Sopra questi capitelli viene il gocciolatoio, il cui sporto è per una metà ed una sesta parte di modulo; e tiene una cimasa Dorica sotto, ed una sopra. Il gocciolatojo con tutte le cimase sarà alto parimente quanto la metà, ed un sesto di modulo. Sotto la soffitta del gocciolatoio, (Tav. XI. fig. 3.) a piombo de’ triglifi e delle metope si hanno a scompartire le direzioni delle vie, e delle gocce in guisa tale, che di dette gocce n’entrino sei in lunghezza e tre in larghezza: i rimanenti vani, essendo le metope più larghe de’ triglifi, restino lisci, oppure vi si possono scolpire de’ fulmini, presso il sottogrondale del gocciolatojo s’intagli un canaletto a guisa di scozia. Tutte le altre parti, come sono i tamburi, le cimase, ed i gocciolatoj si faranno colle stesse regole date per l’ordine Jonico.
Queste proporzioni però sono proprie (Tav. XI. fig. 4.) nelle opere diastile: ma se si vorran fare picnostile, e monotriglife, allora la facciata del tempio, se sarà tetrastila, si divide in 22. parti; se esastila in 32., e di queste una sarà il modulo, col quale poi, secondo le regole date di sopra, si scompartirà tutta l’opera. Quì dunque sopra ogni architrave sono due metope, ed un triglifo: ne’ cantoni resta uno spazio, quanto un mezzo triglifo. Di più l’intercolunnio di mezzo sotto la cima del frontespizio dev’esser largo da contenere tre triglifi, e quattro metope, acciocchè sia più largo l’ingresso al tempio, e più maestosa la vista delle statue degli Dei. Sopra i capitelli de’ triglifi va il gocciolatojo parimente con due gole, come s’è detto, una sotto e l’altra sopra; tutto il gocciolatojo colle gole è alto parimente per la metà, ed un sesto di modulo.
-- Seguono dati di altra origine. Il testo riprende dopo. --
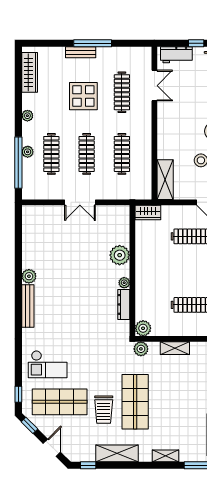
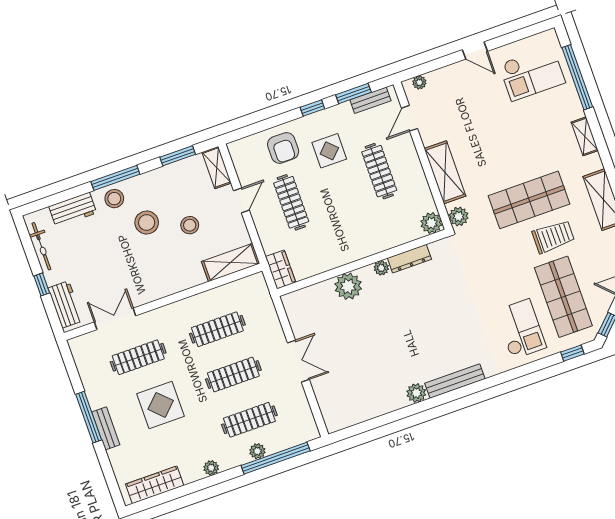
shelving: (175, 348) -> (445, 172), width x1.50, depth x1.33

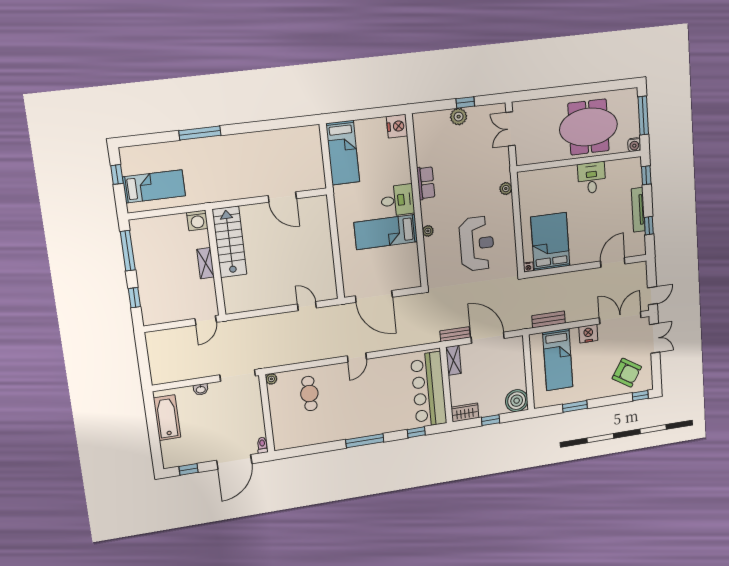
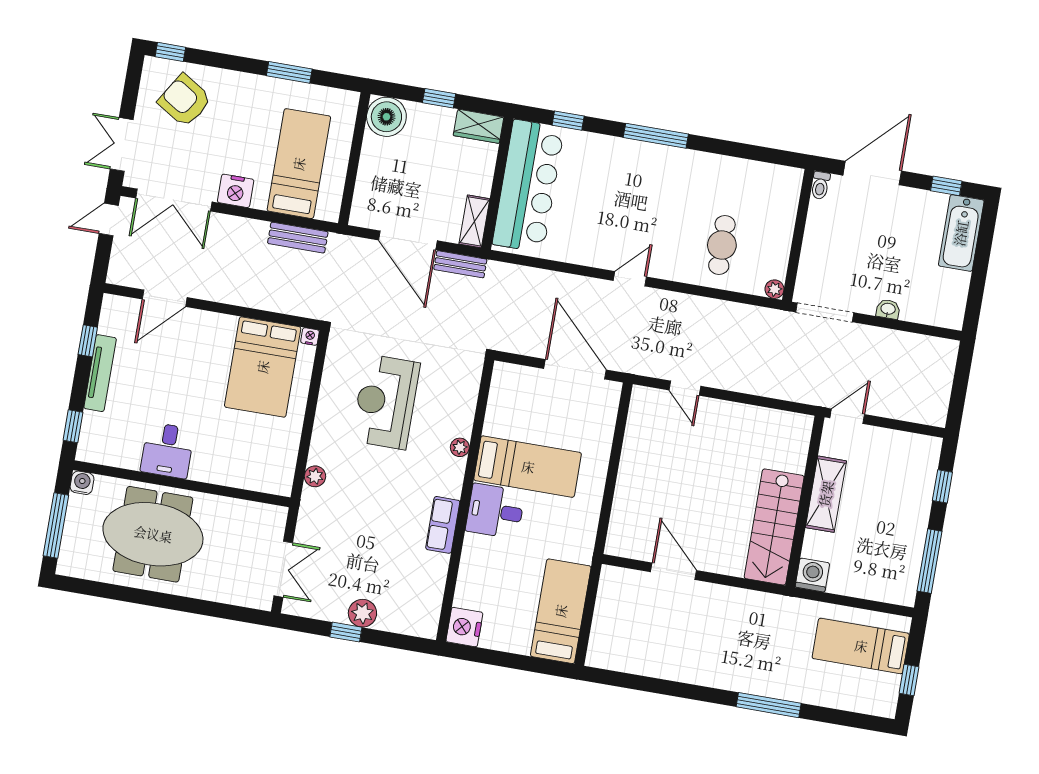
shelving: (205, 263) -> (826, 494), width x1.50, depth x1.33
bathtub: (167, 418) -> (961, 233), moved

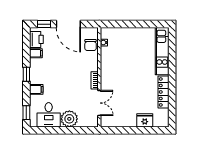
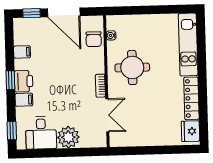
printer: (36, 39) -> (24, 81), moved
round table: (119, 67) -> (132, 67), added
fridge: (145, 120) -> (190, 131), moved, turned -90

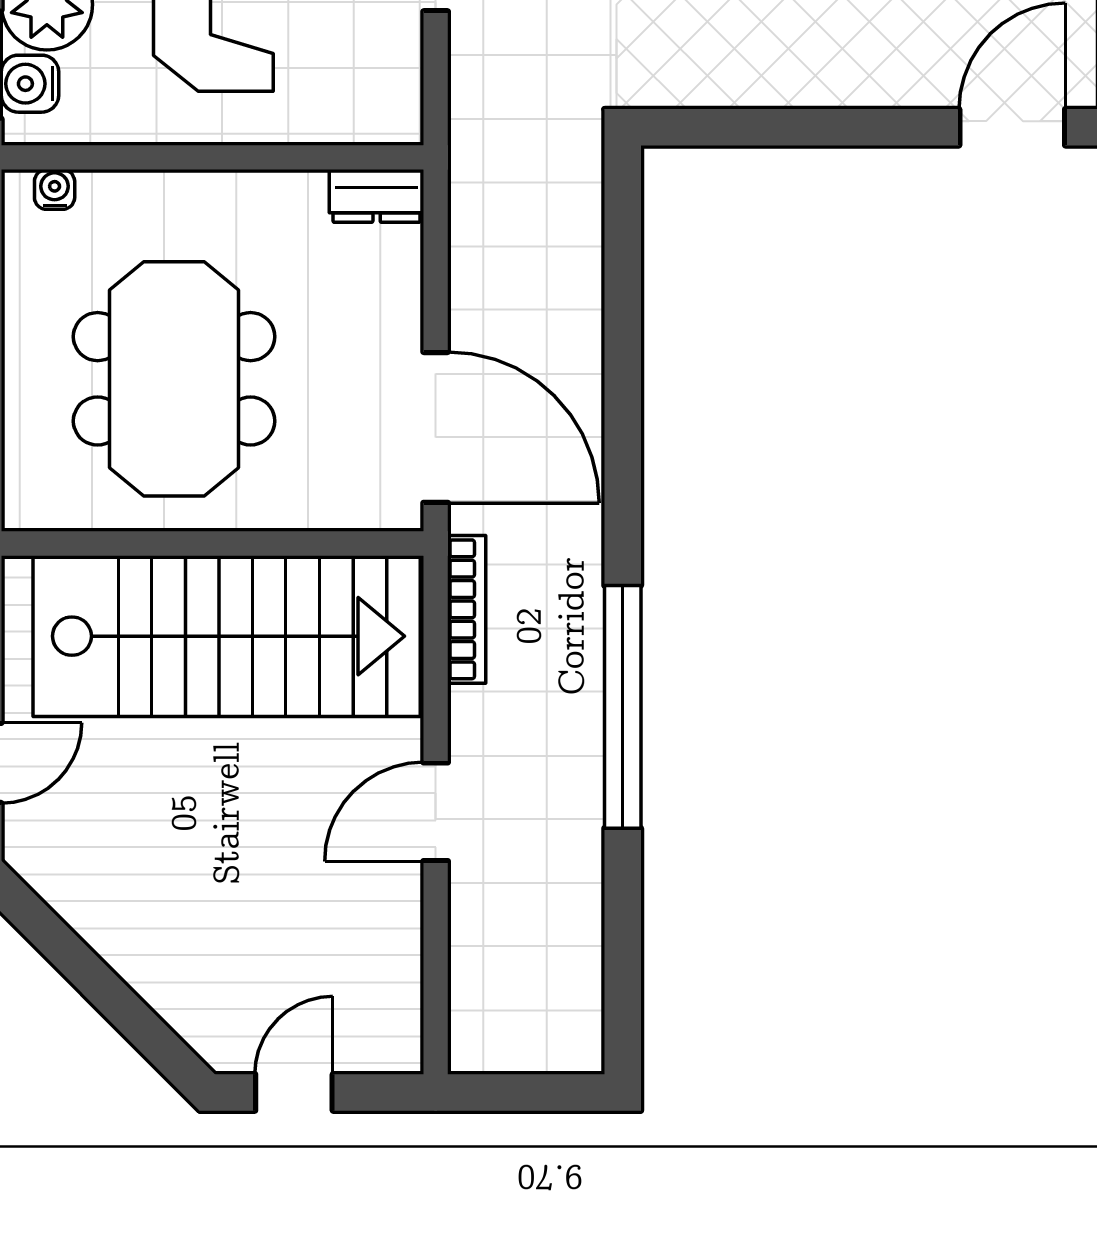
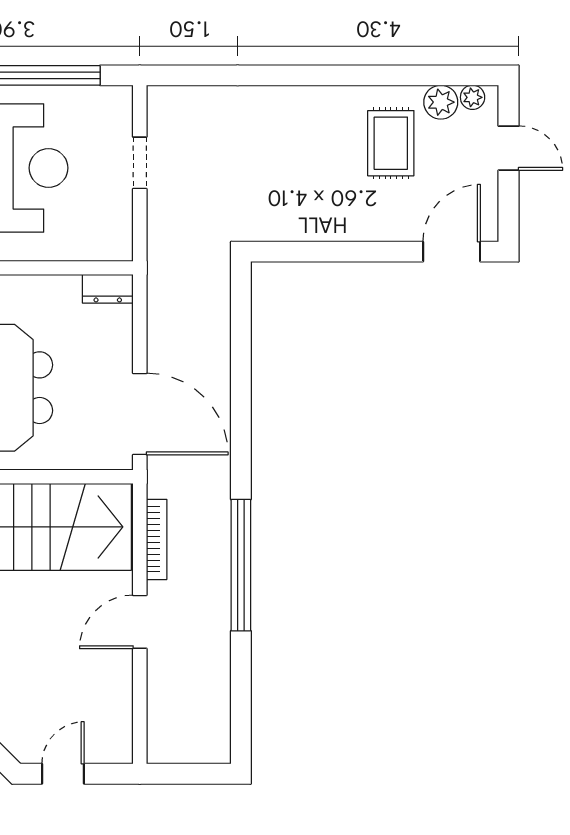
bookcase: (467, 609) -> (157, 539), moved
Anche nella soffitta del gocciolatojo a piombo de’ triglifi, (Tav. XI. fig. 4.) e delle metope si hanno a scompartire i riquadri, o le formelle e tutto il resto, come si è detto ne’ diastili.
Nelle colonne, qualora si vogliono affaccettare, vi si hanno a fare venti strie; (Tav. XI. fig. 3.) e queste se saranno piane formeranno venti angoli, ma se poi si voglion fare accanalate, si faranno in questa maniera: si descrive un quadrato di lati uguali alla larghezza della stria: nel punto di mezzo del quadrato si ponga una punta del compasso, e si tiri una porzione di cerchio, che tocchi gli angoli del quadrato, e si faccia il canale uguale a quel segmento di cerchio, che è fra la linea circolare, ed il lato del quadrato; così la colonna dorica avrà le scanalature proprie per la sua maniera. In riguardo all’aggiunzione, che si fa nel ventre della colonna, s’intenda quì replicato quanto s’è detto per lo Jonico al lib. iii.
Poichè si sono già designate le simmetrie degli aspetti esteriori sì Corintj, come Dorici, e Jonici, è di dovere ora spiegare ancora le distribuzioni interiori della Cella, e del Vestibolo.